◆ **Written task**
The records below hold a stretch from the line with "[555,223,684,237] [88,254,205,271] mathematical" through the line with "(586, 626) none"; return exactly those lines, ends included, and nothing more.

◆ **Data excerpts**

☆ ☆ ☆ ☆ ☆ ☆ ☆

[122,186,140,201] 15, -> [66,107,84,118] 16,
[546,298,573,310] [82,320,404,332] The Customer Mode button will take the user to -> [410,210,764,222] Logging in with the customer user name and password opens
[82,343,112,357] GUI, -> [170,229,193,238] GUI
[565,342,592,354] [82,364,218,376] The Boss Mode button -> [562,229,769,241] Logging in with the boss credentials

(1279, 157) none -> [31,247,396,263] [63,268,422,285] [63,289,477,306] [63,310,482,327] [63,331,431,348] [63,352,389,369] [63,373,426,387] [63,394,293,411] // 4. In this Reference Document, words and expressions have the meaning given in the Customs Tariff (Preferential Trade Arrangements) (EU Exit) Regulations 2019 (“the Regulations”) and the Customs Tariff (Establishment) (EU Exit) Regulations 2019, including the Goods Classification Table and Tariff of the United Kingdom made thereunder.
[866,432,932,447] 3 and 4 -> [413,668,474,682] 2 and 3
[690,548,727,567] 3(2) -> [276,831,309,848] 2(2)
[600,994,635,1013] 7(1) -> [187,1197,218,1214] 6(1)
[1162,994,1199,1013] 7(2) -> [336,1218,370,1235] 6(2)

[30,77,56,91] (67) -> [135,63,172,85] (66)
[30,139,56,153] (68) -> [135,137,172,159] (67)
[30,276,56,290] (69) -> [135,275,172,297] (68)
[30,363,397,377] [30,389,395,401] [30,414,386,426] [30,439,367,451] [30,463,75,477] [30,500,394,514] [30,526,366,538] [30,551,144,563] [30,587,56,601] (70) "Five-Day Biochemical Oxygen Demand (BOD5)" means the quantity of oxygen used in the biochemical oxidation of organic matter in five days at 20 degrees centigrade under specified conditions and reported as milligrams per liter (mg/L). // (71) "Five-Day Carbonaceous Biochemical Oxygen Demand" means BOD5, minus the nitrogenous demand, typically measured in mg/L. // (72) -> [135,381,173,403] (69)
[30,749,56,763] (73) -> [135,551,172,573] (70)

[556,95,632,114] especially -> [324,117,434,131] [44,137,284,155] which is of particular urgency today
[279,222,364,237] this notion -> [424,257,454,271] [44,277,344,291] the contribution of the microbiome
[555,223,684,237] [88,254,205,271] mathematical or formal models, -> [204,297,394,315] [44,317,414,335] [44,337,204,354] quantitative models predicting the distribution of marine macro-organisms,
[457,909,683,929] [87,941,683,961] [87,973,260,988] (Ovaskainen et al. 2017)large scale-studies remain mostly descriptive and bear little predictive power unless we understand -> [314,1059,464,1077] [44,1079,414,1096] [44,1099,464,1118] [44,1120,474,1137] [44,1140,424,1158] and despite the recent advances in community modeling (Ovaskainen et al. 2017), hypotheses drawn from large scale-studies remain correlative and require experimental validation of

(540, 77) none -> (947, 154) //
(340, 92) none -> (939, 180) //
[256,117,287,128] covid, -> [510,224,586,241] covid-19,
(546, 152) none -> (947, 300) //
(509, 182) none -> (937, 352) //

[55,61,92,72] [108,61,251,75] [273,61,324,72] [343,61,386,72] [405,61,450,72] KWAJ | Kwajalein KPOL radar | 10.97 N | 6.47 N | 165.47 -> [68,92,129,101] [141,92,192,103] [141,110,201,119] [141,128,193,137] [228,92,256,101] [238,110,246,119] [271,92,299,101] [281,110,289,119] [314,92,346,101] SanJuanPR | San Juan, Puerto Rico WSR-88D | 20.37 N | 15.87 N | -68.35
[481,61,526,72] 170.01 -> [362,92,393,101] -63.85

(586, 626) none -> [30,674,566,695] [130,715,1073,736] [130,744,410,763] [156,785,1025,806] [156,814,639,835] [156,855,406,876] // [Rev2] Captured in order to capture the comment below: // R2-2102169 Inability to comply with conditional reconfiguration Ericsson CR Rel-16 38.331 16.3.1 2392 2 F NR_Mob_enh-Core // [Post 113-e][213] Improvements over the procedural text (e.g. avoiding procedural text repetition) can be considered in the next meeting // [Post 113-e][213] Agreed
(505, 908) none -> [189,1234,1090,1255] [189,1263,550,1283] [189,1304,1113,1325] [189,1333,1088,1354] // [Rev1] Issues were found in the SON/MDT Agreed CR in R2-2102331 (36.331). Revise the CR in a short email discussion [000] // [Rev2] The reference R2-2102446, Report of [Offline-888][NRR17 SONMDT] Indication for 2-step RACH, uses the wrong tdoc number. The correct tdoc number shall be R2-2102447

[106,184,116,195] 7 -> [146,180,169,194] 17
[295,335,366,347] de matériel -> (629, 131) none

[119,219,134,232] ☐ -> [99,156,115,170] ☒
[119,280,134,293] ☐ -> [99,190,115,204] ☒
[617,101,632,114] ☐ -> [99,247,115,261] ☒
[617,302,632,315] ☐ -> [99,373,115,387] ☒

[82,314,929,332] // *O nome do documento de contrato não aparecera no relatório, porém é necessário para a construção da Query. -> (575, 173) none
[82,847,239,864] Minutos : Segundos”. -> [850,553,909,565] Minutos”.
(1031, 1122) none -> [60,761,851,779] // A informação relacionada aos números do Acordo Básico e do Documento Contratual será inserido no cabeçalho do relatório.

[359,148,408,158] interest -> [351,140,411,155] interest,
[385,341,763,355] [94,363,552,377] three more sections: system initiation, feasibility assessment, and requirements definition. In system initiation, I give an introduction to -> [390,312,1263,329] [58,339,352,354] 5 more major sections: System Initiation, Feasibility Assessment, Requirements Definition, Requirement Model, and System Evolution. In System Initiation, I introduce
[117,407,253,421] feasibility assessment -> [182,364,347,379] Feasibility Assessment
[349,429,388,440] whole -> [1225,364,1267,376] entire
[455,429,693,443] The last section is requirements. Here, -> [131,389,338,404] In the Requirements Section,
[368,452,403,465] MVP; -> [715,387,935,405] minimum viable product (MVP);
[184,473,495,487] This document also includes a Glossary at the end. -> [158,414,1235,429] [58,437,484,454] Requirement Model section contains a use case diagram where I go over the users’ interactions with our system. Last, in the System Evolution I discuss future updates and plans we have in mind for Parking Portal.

☆ ☆ ☆ ☆ ☆ ☆ ☆

◆ **Reply to the exercise**
[555,223,684,237] [88,254,205,271] mathematical or formal models, -> [204,297,394,315] [44,317,414,335] [44,337,204,354] quantitative models predicting the distribution of marine macro-organisms,
[457,909,683,929] [87,941,683,961] [87,973,260,988] (Ovaskainen et al. 2017)large scale-studies remain mostly descriptive and bear little predictive power unless we understand -> [314,1059,464,1077] [44,1079,414,1096] [44,1099,464,1118] [44,1120,474,1137] [44,1140,424,1158] and despite the recent advances in community modeling (Ovaskainen et al. 2017), hypotheses drawn from large scale-studies remain correlative and require experimental validation of

(540, 77) none -> (947, 154) //
(340, 92) none -> (939, 180) //
[256,117,287,128] covid, -> [510,224,586,241] covid-19,
(546, 152) none -> (947, 300) //
(509, 182) none -> (937, 352) //

[55,61,92,72] [108,61,251,75] [273,61,324,72] [343,61,386,72] [405,61,450,72] KWAJ | Kwajalein KPOL radar | 10.97 N | 6.47 N | 165.47 -> [68,92,129,101] [141,92,192,103] [141,110,201,119] [141,128,193,137] [228,92,256,101] [238,110,246,119] [271,92,299,101] [281,110,289,119] [314,92,346,101] SanJuanPR | San Juan, Puerto Rico WSR-88D | 20.37 N | 15.87 N | -68.35
[481,61,526,72] 170.01 -> [362,92,393,101] -63.85

(586, 626) none -> [30,674,566,695] [130,715,1073,736] [130,744,410,763] [156,785,1025,806] [156,814,639,835] [156,855,406,876] // [Rev2] Captured in order to capture the comment below: // R2-2102169 Inability to comply with conditional reconfiguration Ericsson CR Rel-16 38.331 16.3.1 2392 2 F NR_Mob_enh-Core // [Post 113-e][213] Improvements over the procedural text (e.g. avoiding procedural text repetition) can be considered in the next meeting // [Post 113-e][213] Agreed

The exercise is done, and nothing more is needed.